How to start block_2 instead of block_1?
play

const N: u8 = 3;

pub struct InterVal<'a> {
    // ...
    pub name: [&'a str; N as usize],
    // ...
}

fn main() {

   println!("N = {:?}\n", N);
   
   let mut val_i: InterVal = InterVal {
       name: [""; N as usize], 
   };   
   
   println!("val_i.name = {:?}", &val_i.name);
   
   let mut i: usize = 0;
      // let t01 = "name_".to_string() + &(i+1).to_string();
      // let t02 = t01.as_str();
   loop {
      if i == N as usize {break;}
        
      // Block_1:
      val_i.name[i] = "name_";

      // Block_2:
      // let t02 = "name_".to_string() + &(i+1).to_string();
      // val_i.name[i] = &t02;

    i = i + 1;
   }    
   
   println!("val_i.name = {:?}", &val_i.name);
}

The value you create here gets dropped at the end of the current iteration of the loop. Therefore you can't keep references to it for longer than that, they'd be dangling. Just store owned Strings in your InterVal instead:

const N: u8 = 3;

pub struct InterVal {
    // ...
    pub name: [String; N as usize],
    // ...
}

fn main() {
    println!("N = {:?}\n", N);

    let mut val_i: InterVal = InterVal {
        name: core::array::from_fn(|_| "".to_owned()),
    };

    println!("val_i.name = {:?}", &val_i.name);

    let mut i: usize = 0;
    // let t01 = "name_".to_string() + &(i+1).to_string();
    // let t02 = t01.as_str();
    loop {
        if i == N as usize {
            break;
        }

        // Block_1:
        //val_i.name[i] = "name_";

        // Block_2:
        val_i.name[i] = format!("name_{}", i + 1);

        i = i + 1;
    }

    println!("val_i.name = {:?}", &val_i.name);
}

Playground.

Then you could further simplify your example to just array::from_fn:

const N: u8 = 3;

pub struct InterVal {
    // ...
    pub name: [String; N as usize],
    // ...
}

fn main() {
    println!("N = {:?}\n", N);

    let val_i: InterVal = InterVal {
        name: core::array::from_fn(|i| format!("name_{}", i + 1)),
    };

    println!("val_i.name = {:?}", &val_i.name);
}

Playground.

2 Likes

Thank you.
This is a test example.
Wanted to get away from using a heap
for the fastest processing of short strings.

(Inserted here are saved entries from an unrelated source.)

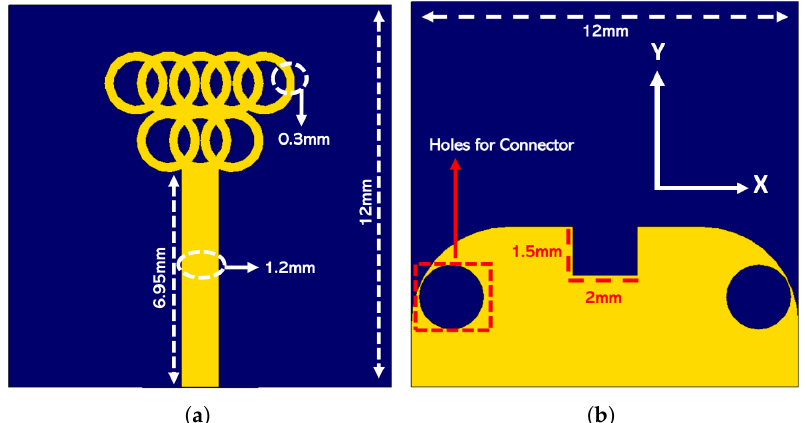
Figure 1. Olympeak antenna ( a ) front and ( b ) back.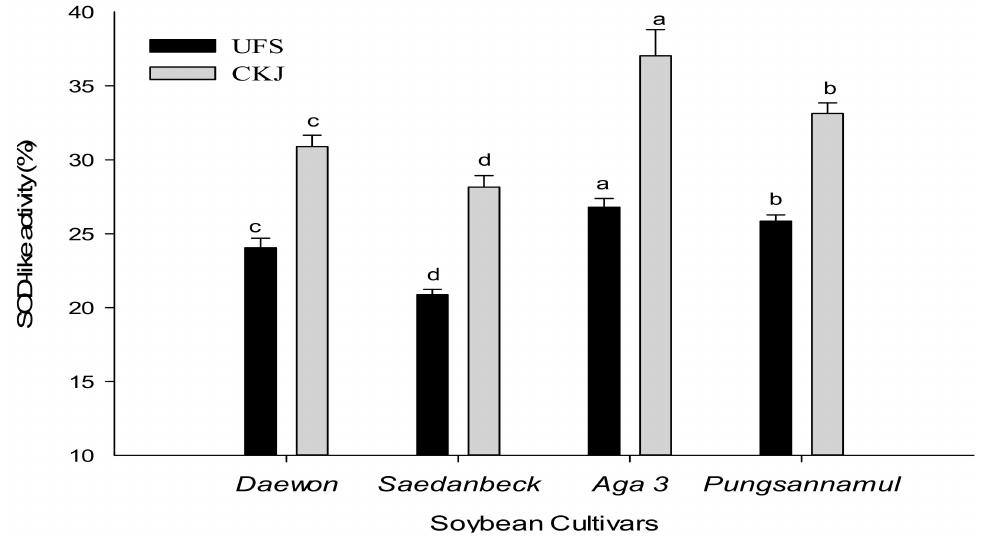
Figure 3. Changes in SOD-like activity between UFS and CKJ fermented by Bacillus subtilis (KCTC 13241) in different soybean cultivars. All values are means of three independent experiments. Means with different lowercase letters (a, b, c, and d) represent significant differences among cultivars by Duncan’s multiple range tests (DMRT) ( p <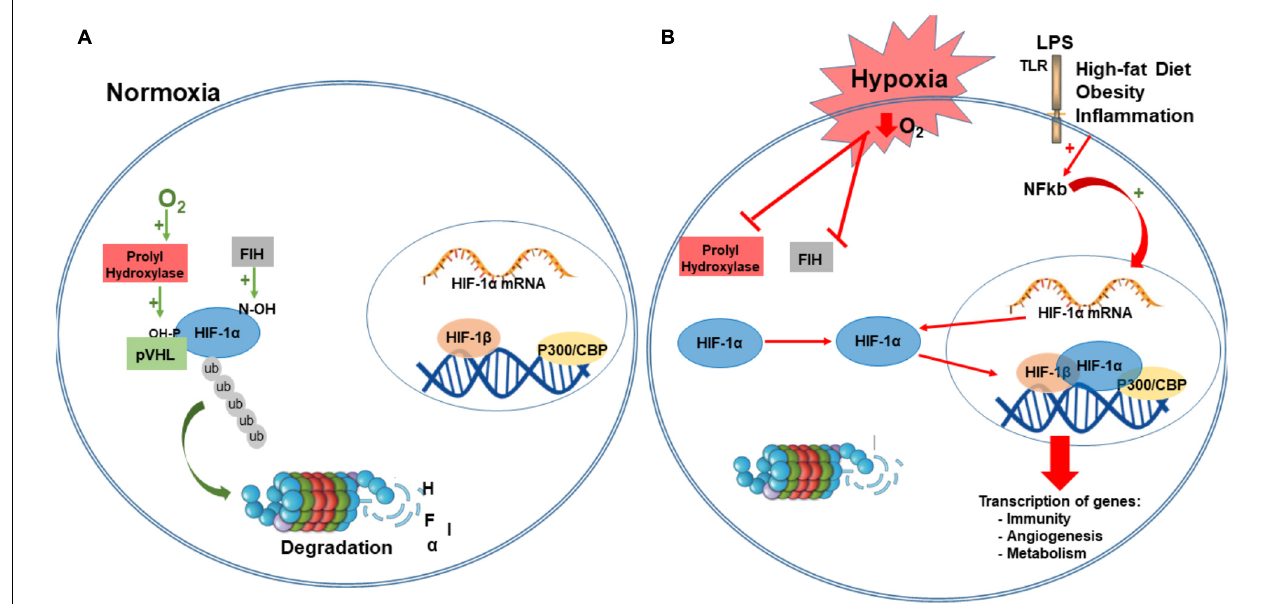
FIGURE 2 | Hypoxia-inducible factor-1 regulation. Under normoxia, HIF-1 α is hydroxylated on proline residues 402 and 564 by prolyl hydroxylases (PHD). This hydroxylation is a target for von Hippel-Lindau protein (VHL) binding, a E3 ligase that targets HIF-1 α for ubiquitination and proteasomal degradation. Factor inhibiting HIF-1 (FIH-1) hydroxylated an asparagine residue (803) that blocks the binding of the coactivator p300/CBP (A) . Under hypoxia, PDH and FIH are inhibited and HIF-1 α is stabilized to dimerize with HIF-1 β , and binds to target genes at the DNA, recruits p300, and activates transcription of several genes involved in immunity, angiogenesis, metabolism, survival, and proliferation. Immune and inflammatory stimuli can also regulate the HIF pathway, primarily via activation of Toll-like receptors (TRL) and NF-kB activation. NF-Kb is translocated to the nucleus where it regulates the expression of HIF- α mRNA (B) . CBP/p300, Creb Binding Protein/p300; LPS, lipopolysaccharide; PHD, prolyl hydroxylases; VHL, von Hippel-Lindau protein; FIH-1, factor inhibiting HIF-1; P-OH, hydroxylation in proline residues; N-OH, hydroxylation in asparaginyl residues; TLR-4, Toll-like receptors; ub, ubiquitin; NF-kB, nuclear factor kappa-light-chain-enhancer of activated B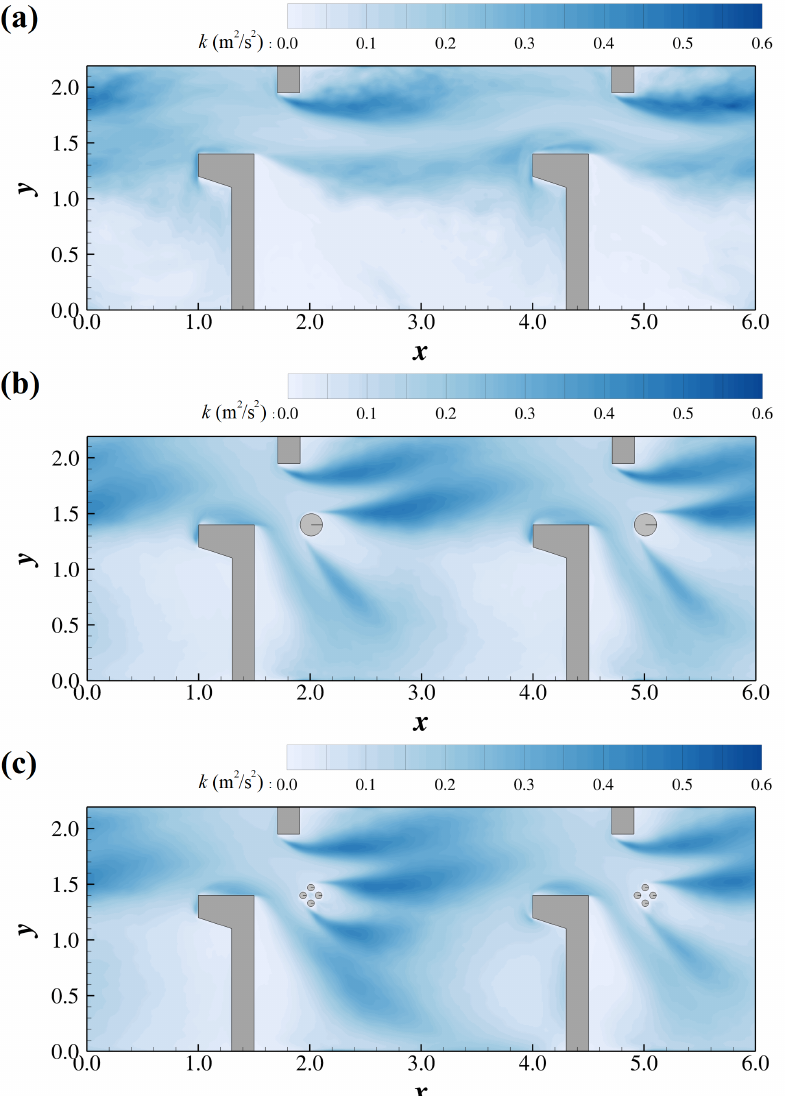
Figure 7. Contours of turbulence kinetic energy in a the horizontal plane at the half height of: ( a ) Case 1; ( b ) Case 2; ( c ) Case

All data, including structures, are on the stack.
ок.

In your example you are creating a heap allocated string. You just stored a reference to the heap allocation, instead of taking the String instance by ownership. You could use something like arrayvec::ArrayString to create stack-allocated strings instead. I'd try to measure the performance of String vs ArrayString for real-life workloads of your program, just to be sure whether stack-allocated strings are a worthwhile optimization.

1 Like

I looked at arrayvec::ArrayString
but couldn't adapt it to my code block.
Could you please provide that part?
Thanks.

Sure, I was thinking you'd just replace String with ArrayString:

use arrayvec::ArrayString;

const N: u8 = 3;

pub struct InterVal {
    // ...
    pub name: [ArrayString<100>; N as usize],
    // ...
}

fn main() {
    println!("N = {:?}\n", N);

    let mut val_i: InterVal = InterVal {
        name: core::array::from_fn(|_| ArrayString::new()),
    };

    println!("val_i.name = {:?}", &val_i.name);

    let mut i: usize = 0;
    // let t01 = "name_".to_string() + &(i+1).to_string();
    // let t02 = t01.as_str();
    loop {
        if i == N as usize {
            break;
        }

        // Block_1:
        //val_i.name[i] = "name_";

        // Block_2:
        val_i.name[i].push_str(&format!("name_{}", i + 1));

        i = i + 1;
    }

    println!("val_i.name = {:?}", &val_i.name);
}

Playground.

2 Likes

I realized my mistake. You helped me. Thank you very much.